**Task item**
Please set out every line of the records below as a Markdown table with two columns, Row and Line, numbering the rows and skipping blank lines. Leave the pictures out of the answer.

**Entries supplied**

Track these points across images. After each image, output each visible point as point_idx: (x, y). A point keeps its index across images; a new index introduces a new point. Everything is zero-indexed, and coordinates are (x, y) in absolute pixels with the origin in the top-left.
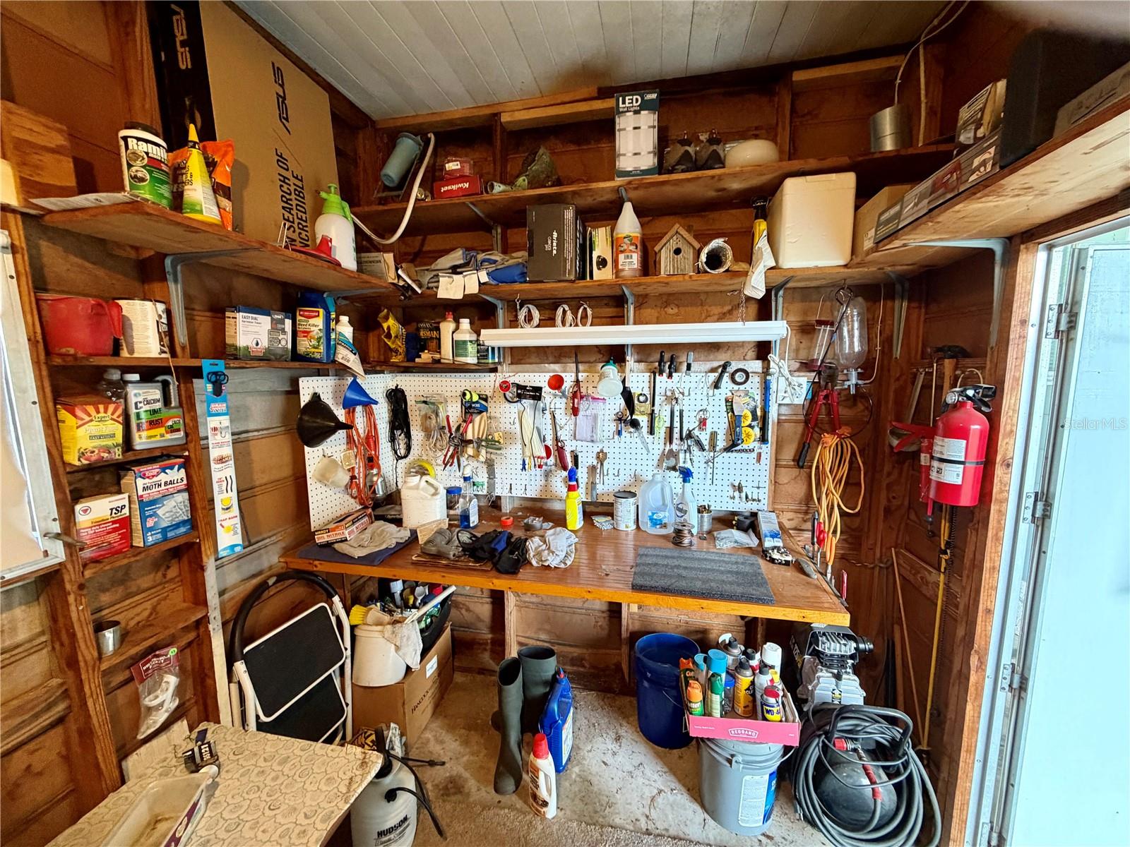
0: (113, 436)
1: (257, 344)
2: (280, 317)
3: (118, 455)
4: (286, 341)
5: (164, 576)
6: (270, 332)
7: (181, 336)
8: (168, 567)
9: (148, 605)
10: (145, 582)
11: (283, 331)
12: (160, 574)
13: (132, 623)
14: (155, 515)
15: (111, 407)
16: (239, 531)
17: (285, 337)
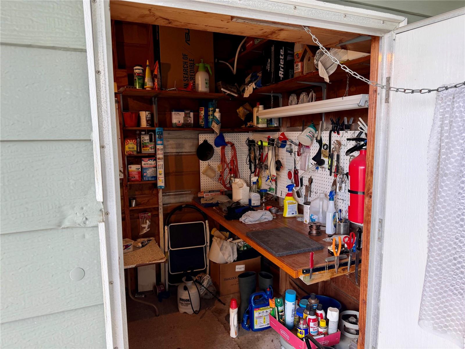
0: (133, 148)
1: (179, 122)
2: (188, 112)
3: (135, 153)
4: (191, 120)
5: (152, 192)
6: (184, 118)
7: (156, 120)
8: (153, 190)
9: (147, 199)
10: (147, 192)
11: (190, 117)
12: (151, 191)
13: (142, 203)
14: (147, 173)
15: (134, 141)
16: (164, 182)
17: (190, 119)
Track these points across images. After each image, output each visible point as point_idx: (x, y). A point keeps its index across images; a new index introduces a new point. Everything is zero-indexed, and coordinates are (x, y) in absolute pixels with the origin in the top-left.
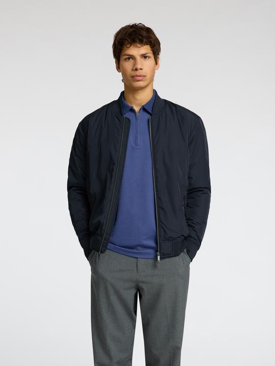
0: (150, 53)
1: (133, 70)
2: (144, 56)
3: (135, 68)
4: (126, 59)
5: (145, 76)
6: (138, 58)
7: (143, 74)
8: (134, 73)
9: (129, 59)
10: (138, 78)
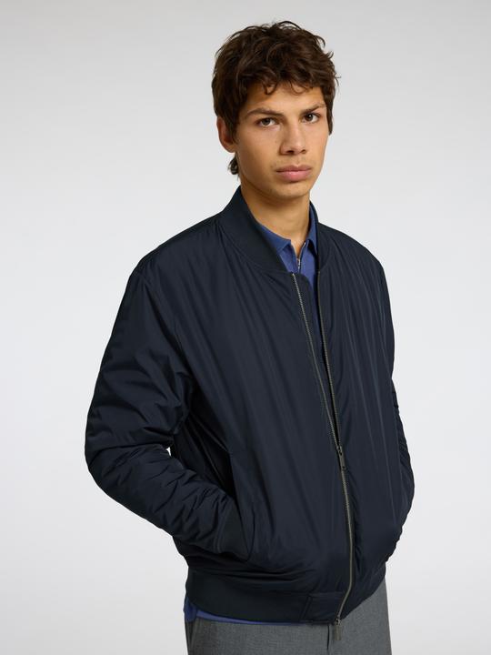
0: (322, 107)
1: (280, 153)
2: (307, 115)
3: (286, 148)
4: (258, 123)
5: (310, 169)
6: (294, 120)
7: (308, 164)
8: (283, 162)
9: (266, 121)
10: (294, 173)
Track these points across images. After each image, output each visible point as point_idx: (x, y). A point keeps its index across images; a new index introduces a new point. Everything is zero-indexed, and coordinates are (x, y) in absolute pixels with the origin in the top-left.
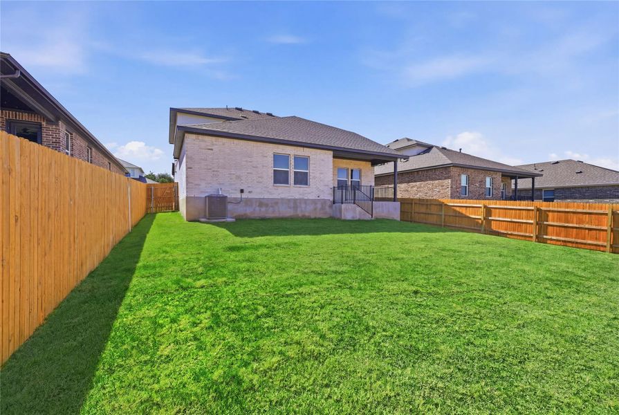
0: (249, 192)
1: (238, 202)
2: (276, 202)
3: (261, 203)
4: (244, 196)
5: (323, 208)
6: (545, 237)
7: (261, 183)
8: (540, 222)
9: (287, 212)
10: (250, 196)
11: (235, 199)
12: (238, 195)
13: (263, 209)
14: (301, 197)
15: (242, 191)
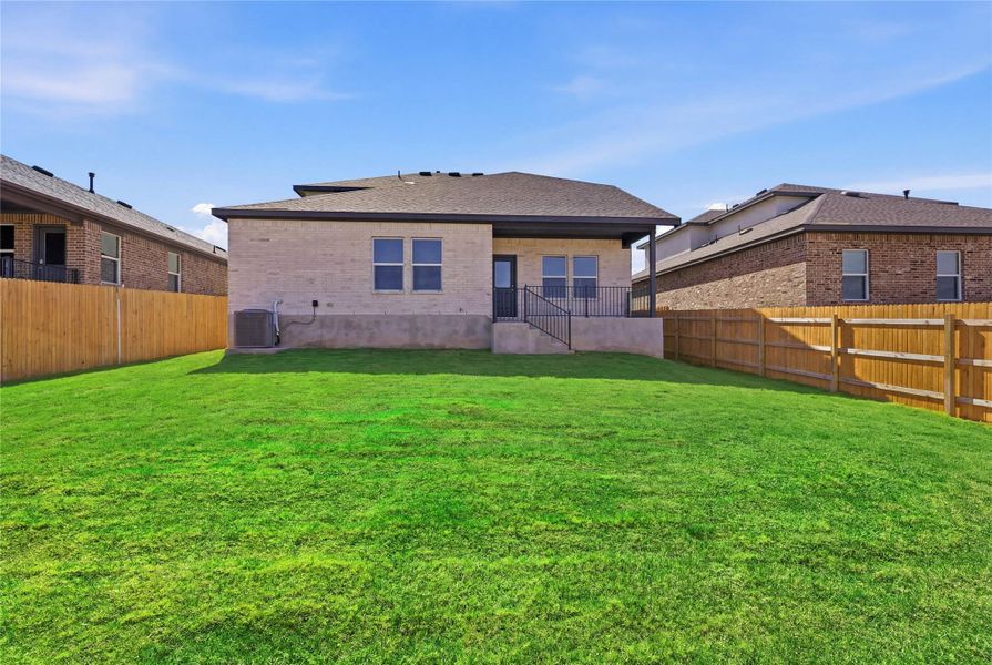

**Output**
| Row | Line |
|---|---|
| 1 | Track these points across images. After each image, output each visible point as point_idx: (x, y). A point keeps its index across images; a new index introduces a new point. Everything is zero-indexed, and coordinates are (x, y) in absolute pixels with the origin in the top-left. |
| 2 | 0: (113, 436) |
| 3 | 1: (257, 344) |
| 4 | 2: (280, 317) |
| 5 | 3: (118, 455) |
| 6 | 4: (286, 341) |
| 7 | 5: (164, 576) |
| 8 | 6: (270, 332) |
| 9 | 7: (181, 336) |
| 10 | 8: (168, 567) |
| 11 | 9: (148, 605) |
| 12 | 10: (145, 582) |
| 13 | 11: (283, 331) |
| 14 | 12: (160, 574) |
| 15 | 13: (132, 623) |
| 16 | 14: (155, 515) |
| 17 | 15: (111, 407) |
| 18 | 16: (239, 531) |
| 19 | 17: (285, 337) |
| 20 | 0: (133, 148) |
| 21 | 1: (179, 122) |
| 22 | 2: (188, 112) |
| 23 | 3: (135, 153) |
| 24 | 4: (191, 120) |
| 25 | 5: (152, 192) |
| 26 | 6: (184, 118) |
| 27 | 7: (156, 120) |
| 28 | 8: (153, 190) |
| 29 | 9: (147, 199) |
| 30 | 10: (147, 192) |
| 31 | 11: (190, 117) |
| 32 | 12: (151, 191) |
| 33 | 13: (142, 203) |
| 34 | 14: (147, 173) |
| 35 | 15: (134, 141) |
| 36 | 16: (164, 182) |
| 37 | 17: (190, 119) |
| 38 | Track these points across images. After each image, output each visible point as point_idx: (x, y). A point keeps its index across images; a new index introduces a new point. Everything is zero-indexed, and coordinates are (x, y) in absolute pixels with the origin in the top-left. |
| 39 | 0: (150, 53) |
| 40 | 1: (133, 70) |
| 41 | 2: (144, 56) |
| 42 | 3: (135, 68) |
| 43 | 4: (126, 59) |
| 44 | 5: (145, 76) |
| 45 | 6: (138, 58) |
| 46 | 7: (143, 74) |
| 47 | 8: (134, 73) |
| 48 | 9: (129, 59) |
| 49 | 10: (138, 78) |
| 50 | 0: (322, 107) |
| 51 | 1: (280, 153) |
| 52 | 2: (307, 115) |
| 53 | 3: (286, 148) |
| 54 | 4: (258, 123) |
| 55 | 5: (310, 169) |
| 56 | 6: (294, 120) |
| 57 | 7: (308, 164) |
| 58 | 8: (283, 162) |
| 59 | 9: (266, 121) |
| 60 | 10: (294, 173) |
| 61 | Track these points across images. After each image, output each visible point as point_idx: (x, y). A point keeps its index across images; a new index introduces a new point. Everything is zero-indexed, and coordinates are (x, y) in absolute pixels with the origin in the top-left. |
| 62 | 0: (249, 192) |
| 63 | 1: (238, 202) |
| 64 | 2: (276, 202) |
| 65 | 3: (261, 203) |
| 66 | 4: (244, 196) |
| 67 | 5: (323, 208) |
| 68 | 6: (545, 237) |
| 69 | 7: (261, 183) |
| 70 | 8: (540, 222) |
| 71 | 9: (287, 212) |
| 72 | 10: (250, 196) |
| 73 | 11: (235, 199) |
| 74 | 12: (238, 195) |
| 75 | 13: (263, 209) |
| 76 | 14: (301, 197) |
| 77 | 15: (242, 191) |